** begin Source extract **

Thursday, March 31, 2011

The Glory of Wooden Spoons & Zeetburger

As a child, I spent a lot of time around food. I like food for many reasons - its nourishment, its comfort, and lately I've found that I enjoy the making of food. This may be surprising to some people who know me, but if you know my family background you can definitely say I "got it honest".

My mother spent a LOT of time in the kitchen when I was growing up. The family was quite large - with my parents helping to raise my father's 5 siblings, visiting cousins, neighbors, and sometimes near strangers. This was no small feat, feeding a giant family and the others, and thank goodness for gardens that put out enough for all. My mother's record was one Thanksgiving in the 80s, when she had 32 people eating. And this was no grand affair, except in volume. There were people eating in every nook and cranny of my grandparents' small house, from the kitchen table, the living room, and even some sitting on the floor. I can never remember there ever being enough seats for everyone in that house, no matter what time of year.

** end Source extract **

Objective 1 |
Answer these questions from the blog post:
(a) Which two reasons for liking food does the writer list before mentioning the making of food?
(b) How many people ate at the mother's record Thanksgiving, and in which decade did it happen?
(c) Whose siblings did the parents help raise, and how many were there?
Objective 2 | Reproduce word for word the part of the blog post that begins at the words "My mother spent" and stops after "time of year.".

** begin Recorded data **

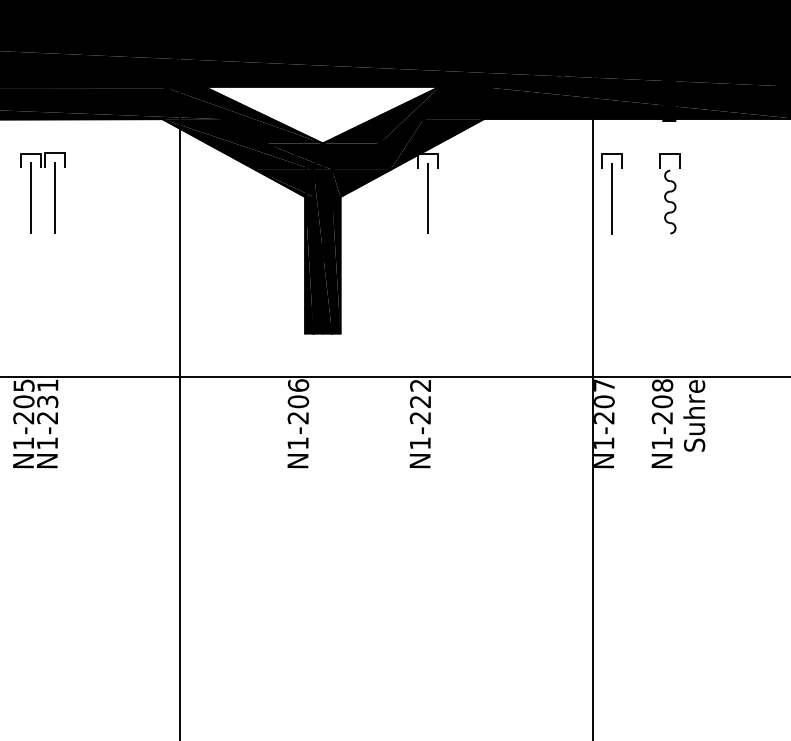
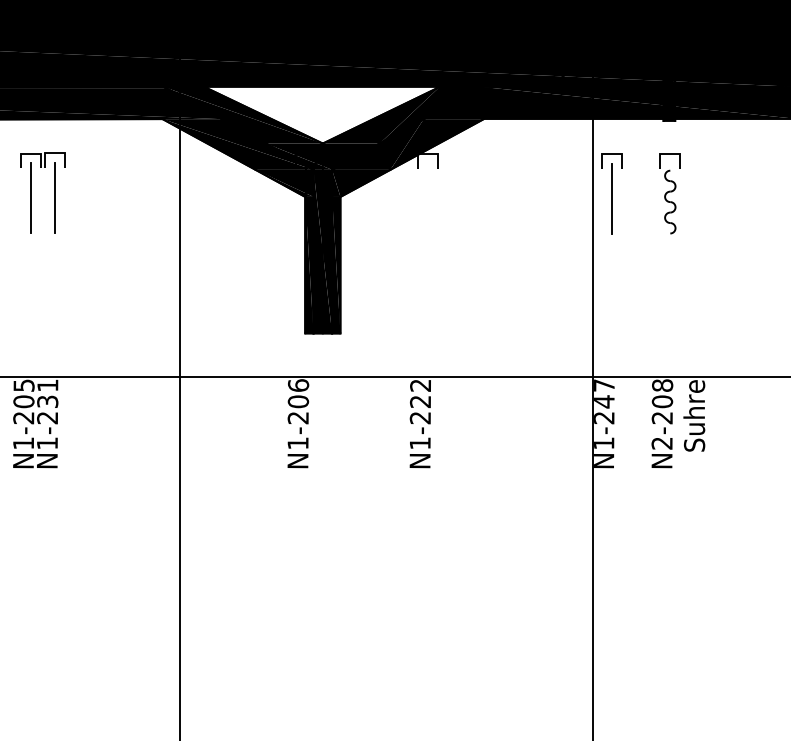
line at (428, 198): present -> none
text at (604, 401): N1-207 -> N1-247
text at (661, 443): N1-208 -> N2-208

** end Recorded data **

Exercise response 1 |
(a) Its nourishment and its comfort.
(b) 32 people, in the 80s.
(c) The father's siblings; there were 5.

Exercise response 2 |
My mother spent a LOT of time in the kitchen when I was growing up. The family was quite large - with my parents helping to raise my father's 5 siblings, visiting cousins, neighbors, and sometimes near strangers. This was no small feat, feeding a giant family and the others, and thank goodness for gardens that put out enough for all. My mother's record was one Thanksgiving in the 80s, when she had 32 people eating. And this was no grand affair, except in volume. There were people eating in every nook and cranny of my grandparents' small house, from the kitchen table, the living room, and even some sitting on the floor. I can never remember there ever being enough seats for everyone in that house, no matter what time of year.